·Business & Strategy
Section 1
The Core Idea
Paul Graham dropped it almost as an aside in his 2013 essay "
Do Things That Don't Scale." But the sentence became the most repeated piece of startup advice in Silicon Valley: it's better to make something a hundred people love than something a million people kind of like.
The arithmetic feels wrong. A million users sounds like a business. A hundred sounds like a hobby. Graham's insight cuts against that intuition because he's not talking about market size — he's talking about the physics of growth.
Love is a different substance than lukewarm approval. People who love a product tell other people. They forgive bugs, tolerate missing features, and evangelise without being asked. People who "kind of like" something use it when convenient and abandon it the moment a shinier alternative appears. One group compounds. The other churns.
Airbnb is the canonical proof. In early 2009 the company was nearly dead — revenue flat, the founders maxing out credit cards. Paul Graham gave them a specific directive: go to New York, meet your hosts in person, and make them love the product. Not "like" it. Not "find it useful." Love it. Brian Chesky and Joe Gebbia flew to New York and went door to door. They photographed apartments with professional cameras. They redesigned listings by hand. They asked hosts what would make the experience perfect and then built those things, one host at a time. The New York hosts became fanatics. They told other hosts. The growth curve bent upward. Everything that followed — the global expansion, the $100 billion IPO — traces back to the decision to make a few hundred people in one city love the product instead of trying to get millions worldwide to tolerate it.

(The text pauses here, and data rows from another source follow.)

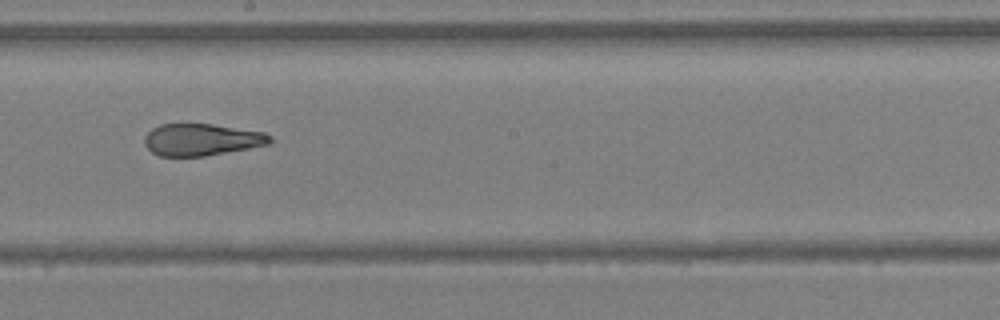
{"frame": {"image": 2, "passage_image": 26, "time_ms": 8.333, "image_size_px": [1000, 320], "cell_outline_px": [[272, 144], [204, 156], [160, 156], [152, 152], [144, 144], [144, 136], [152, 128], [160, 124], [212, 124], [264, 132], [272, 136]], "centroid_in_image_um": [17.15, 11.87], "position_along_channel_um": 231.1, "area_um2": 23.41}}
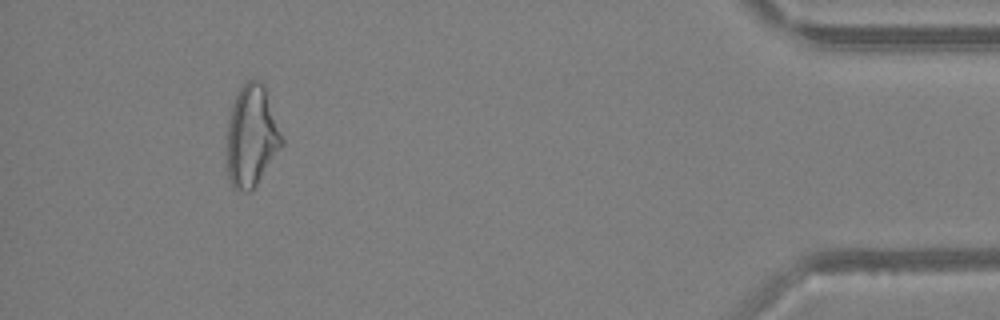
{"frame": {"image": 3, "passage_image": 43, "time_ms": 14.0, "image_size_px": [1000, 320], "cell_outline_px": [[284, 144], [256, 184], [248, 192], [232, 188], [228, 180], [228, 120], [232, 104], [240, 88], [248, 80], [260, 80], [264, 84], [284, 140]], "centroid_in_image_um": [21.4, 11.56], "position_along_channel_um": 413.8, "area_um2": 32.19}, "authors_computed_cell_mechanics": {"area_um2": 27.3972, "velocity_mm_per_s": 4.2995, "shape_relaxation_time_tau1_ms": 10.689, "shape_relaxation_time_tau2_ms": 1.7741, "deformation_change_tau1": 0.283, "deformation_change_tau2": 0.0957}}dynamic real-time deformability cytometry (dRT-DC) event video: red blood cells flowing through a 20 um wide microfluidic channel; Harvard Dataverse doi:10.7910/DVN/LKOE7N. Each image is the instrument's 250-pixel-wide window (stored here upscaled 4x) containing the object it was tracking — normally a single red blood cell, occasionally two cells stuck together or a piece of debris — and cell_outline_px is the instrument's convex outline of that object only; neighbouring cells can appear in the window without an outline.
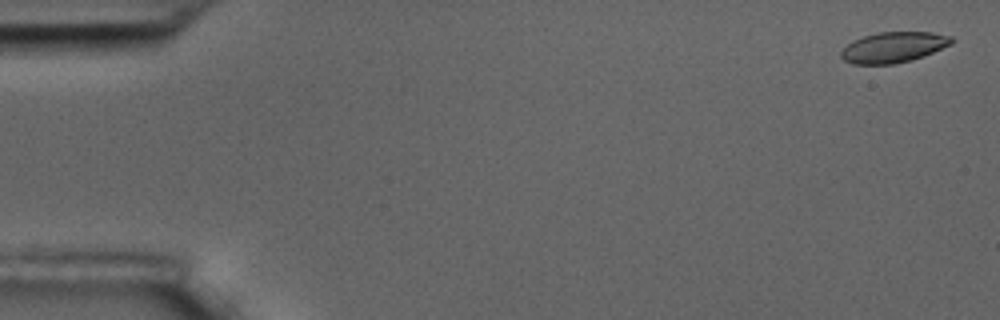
{"species": "common noctule bat (a hibernating species)", "species_latin": "Nyctalus noctula", "temperature_condition": "room temperature", "stored_images_in_passage": 56, "camera_frame_rate_fps": 3000, "um_per_image_px": 0.085, "animal": {"sex": "male", "body_mass_g": 17.5, "forearm_length_mm": 52.3}, "frame": {"image": 1, "passage_image": 2, "time_ms": 0.333, "image_size_px": [1000, 320], "cell_outline_px": [[956, 40], [952, 44], [924, 56], [912, 60], [892, 64], [852, 64], [844, 60], [840, 56], [840, 52], [852, 40], [876, 32], [932, 32], [952, 36]], "centroid_in_image_um": [75.97, 4.01], "position_along_channel_um": 9.0, "area_um2": 19.88}}
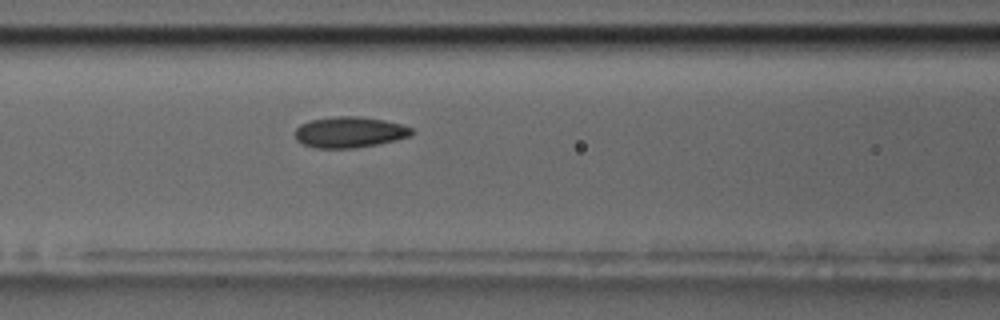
{"frame": {"image": 2, "passage_image": 24, "time_ms": 7.667, "image_size_px": [1000, 320], "cell_outline_px": [[412, 132], [408, 136], [396, 140], [356, 148], [316, 148], [304, 144], [296, 140], [296, 128], [300, 124], [308, 120], [336, 116], [360, 116], [384, 120], [400, 124], [412, 128]], "centroid_in_image_um": [29.67, 11.23], "position_along_channel_um": 136.9, "area_um2": 20.92}}
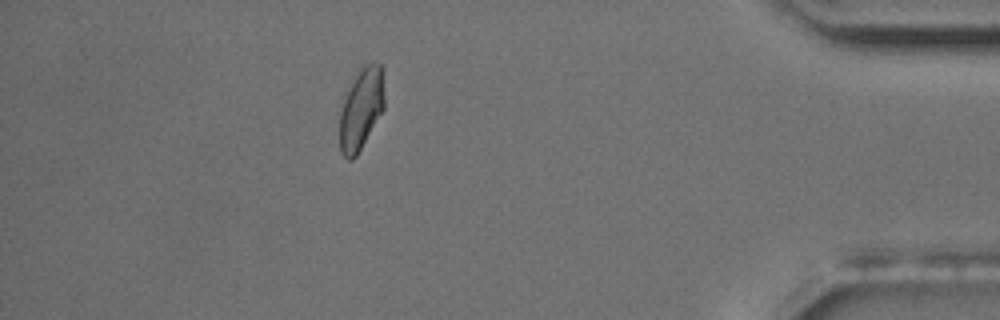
{"frame": {"image": 3, "passage_image": 50, "time_ms": 16.333, "image_size_px": [1000, 320], "cell_outline_px": [[384, 108], [356, 156], [352, 160], [348, 160], [340, 152], [340, 112], [344, 92], [348, 80], [356, 68], [360, 64], [380, 64], [384, 96]], "centroid_in_image_um": [30.64, 9.18], "position_along_channel_um": 404.6, "area_um2": 21.73}, "authors_computed_cell_mechanics": {"area_um2": 20.8947, "velocity_mm_per_s": 3.6172, "shape_relaxation_time_tau1_ms": null, "shape_relaxation_time_tau2_ms": 2.7731, "deformation_change_tau1": null, "deformation_change_tau2": 0.0744}}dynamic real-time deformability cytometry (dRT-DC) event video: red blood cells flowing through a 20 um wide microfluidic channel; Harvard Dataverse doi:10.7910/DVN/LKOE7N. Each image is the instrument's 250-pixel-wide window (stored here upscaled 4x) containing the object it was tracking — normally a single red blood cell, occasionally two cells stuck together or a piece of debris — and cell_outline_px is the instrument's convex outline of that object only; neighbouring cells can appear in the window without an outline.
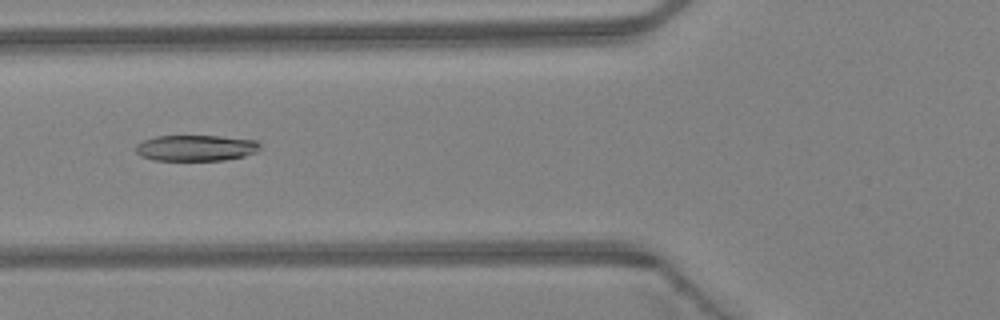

Stripe ran the same playbook from a different angle. Patrick and John Collison didn't launch with a marketing campaign. They showed up at startup events, found developers frustrated with payment integration, and said "give me your laptop." They installed the Stripe API on the spot — seven lines of code, working payments in minutes. What became known as "the Collison installation" wasn't a growth hack. It was an act of obsessive service aimed at making each individual developer love the experience. Those first few hundred developers didn't just prefer Stripe. They were furious that payment integration had ever been hard. That fury — love's close cousin — drove organic adoption that no advertising budget could replicate.
The non-obvious insight is that the number 100 is a proxy, not a target. Graham isn't prescribing a literal headcount. He's saying you should optimise for intensity of need. If you can find even a small group of people for whom your product solves a burning problem — a problem so acute they'll endure anything to get the solution — you have something real. The intensity is the signal. A million people who shrug at your product is noise.
This inverts the standard startup playbook. Most founders obsess over acquisition: how to get more people through the door. The 100 People Love model says the question isn't "how many users do we have?" but "how much do our existing users care?" Get the intensity right and the numbers follow. Get the numbers right without the intensity and you've built a leaky bucket.
What Graham calls "love" is really a cluster of observable behaviours. Users who love a product have high daily engagement. They refer friends without being incentivised. They submit feature requests instead of switching to competitors. They write public praise without being asked. They complain loudly when the product breaks — not because they're angry, but because they depend on it. These behaviours are measurable. The model isn't asking founders to chase an emotion. It's asking them to optimise for a specific, quantifiable pattern of intensity.
The model also carries an implicit rebuke to the dominant startup orthodoxy of the 2010s. The "growth at all costs" framework — fuelled by cheap venture capital and winner-take-all market dynamics — told founders to acquire users as fast as possible and worry about retention later. Companies like Groupon, MoviePass, and Homejoy followed this logic to spectacular initial growth and equally spectacular collapse. Each had millions of users. None had users who loved them. The wreckage of premature scaling is the best evidence for Graham's thesis: the count of your first users predicts nothing; the intensity of their engagement predicts everything.